Boyu is the first double amputee to climb Mt Everest from Nepal side while he is the second double leg amputee to scale the world highest peak, according to liaison officer Gyanendra Shrestha. Mark Inglis, a double amputee climber from New Zealand, had set record on Mt Everest becoming the first double amputee to reach the summit from Tibet side in 2006, he added. It is Boyu’s fifth attempt on Mt Everest.
“With the opening of climbing route to the summit point yesterday, our team is the first one to scale the mountain this morning,” Sherpa shared.
According to him, Nepali woman climber Nima Jangmu Sherpa also set the record becoming the country’s first woman to scale both Mt Everest and Mt Lhotse this season. “Nima Jangmu reached the summit point guiding her clients to the top of the world,” he said, adding that she scaled Mt Lhotse on April 29.

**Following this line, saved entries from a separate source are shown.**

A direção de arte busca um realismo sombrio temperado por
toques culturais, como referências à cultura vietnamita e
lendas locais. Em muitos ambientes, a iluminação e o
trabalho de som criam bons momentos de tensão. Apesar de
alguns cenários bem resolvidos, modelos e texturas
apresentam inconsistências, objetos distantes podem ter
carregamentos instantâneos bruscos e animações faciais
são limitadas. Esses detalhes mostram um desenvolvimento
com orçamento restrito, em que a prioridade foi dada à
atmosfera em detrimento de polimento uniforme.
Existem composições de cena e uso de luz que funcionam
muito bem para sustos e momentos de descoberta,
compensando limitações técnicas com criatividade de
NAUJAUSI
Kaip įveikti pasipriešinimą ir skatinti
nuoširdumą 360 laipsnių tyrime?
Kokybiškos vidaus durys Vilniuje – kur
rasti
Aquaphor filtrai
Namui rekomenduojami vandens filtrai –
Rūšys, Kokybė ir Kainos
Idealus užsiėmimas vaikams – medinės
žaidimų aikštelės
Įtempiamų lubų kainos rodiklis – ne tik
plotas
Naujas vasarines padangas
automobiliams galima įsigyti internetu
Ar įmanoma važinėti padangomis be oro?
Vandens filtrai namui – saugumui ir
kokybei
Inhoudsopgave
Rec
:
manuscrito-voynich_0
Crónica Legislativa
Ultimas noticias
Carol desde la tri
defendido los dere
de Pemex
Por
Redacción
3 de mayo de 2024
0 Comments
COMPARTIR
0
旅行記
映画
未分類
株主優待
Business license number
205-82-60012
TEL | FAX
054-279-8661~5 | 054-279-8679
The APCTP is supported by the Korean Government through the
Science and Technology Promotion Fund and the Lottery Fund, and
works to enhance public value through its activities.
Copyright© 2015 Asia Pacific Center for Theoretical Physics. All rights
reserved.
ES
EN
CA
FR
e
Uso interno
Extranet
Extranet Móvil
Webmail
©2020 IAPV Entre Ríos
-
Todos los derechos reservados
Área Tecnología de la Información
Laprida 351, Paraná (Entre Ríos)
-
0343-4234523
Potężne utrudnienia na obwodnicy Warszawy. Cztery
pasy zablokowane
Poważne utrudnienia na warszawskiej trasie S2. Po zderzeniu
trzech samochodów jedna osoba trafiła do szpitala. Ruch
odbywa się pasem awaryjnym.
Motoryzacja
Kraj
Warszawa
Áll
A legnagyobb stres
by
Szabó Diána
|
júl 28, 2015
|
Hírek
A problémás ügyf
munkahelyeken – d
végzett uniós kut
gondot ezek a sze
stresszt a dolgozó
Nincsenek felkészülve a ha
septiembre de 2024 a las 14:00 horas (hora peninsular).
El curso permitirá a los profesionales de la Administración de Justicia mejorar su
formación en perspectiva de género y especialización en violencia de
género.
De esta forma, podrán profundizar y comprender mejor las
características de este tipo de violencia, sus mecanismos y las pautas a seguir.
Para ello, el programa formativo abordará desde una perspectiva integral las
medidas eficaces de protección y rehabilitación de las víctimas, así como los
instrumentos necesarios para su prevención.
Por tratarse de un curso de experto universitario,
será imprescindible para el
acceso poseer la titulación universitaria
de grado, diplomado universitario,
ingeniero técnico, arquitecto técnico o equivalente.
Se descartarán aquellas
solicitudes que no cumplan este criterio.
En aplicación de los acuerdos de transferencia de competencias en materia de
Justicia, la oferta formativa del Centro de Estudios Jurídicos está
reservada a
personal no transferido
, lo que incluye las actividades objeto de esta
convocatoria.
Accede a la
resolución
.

According to Shrestha, members of the Imagine Treks Expedition including Xia Boyu, Liu Yi, female climber Wu Jie, Lok Kee Siu, Mikey Foreal, Ajie Hu and Gao Li successfully scaled Mt Everest. “Climbing Sherpas — Tamting Sherpa, Kili Pemba Sherpa, Pasang Gomba Sherpa, Ang Tshering Sherpa, Dendi Sherpa, Dawa Gyalje Sherpa and Nepali woman climber Nima Jangmu — also reached the summit point,” he told THT from the Everest base camp.
The world climbers are on their way to the summit after they found a fair window to climb Mt Everest, he added. More than 500 climbers including 347 expedition members of 38 different teams have already completed acclimatisation rotations to make final summit pushes on Mt Everest, he said.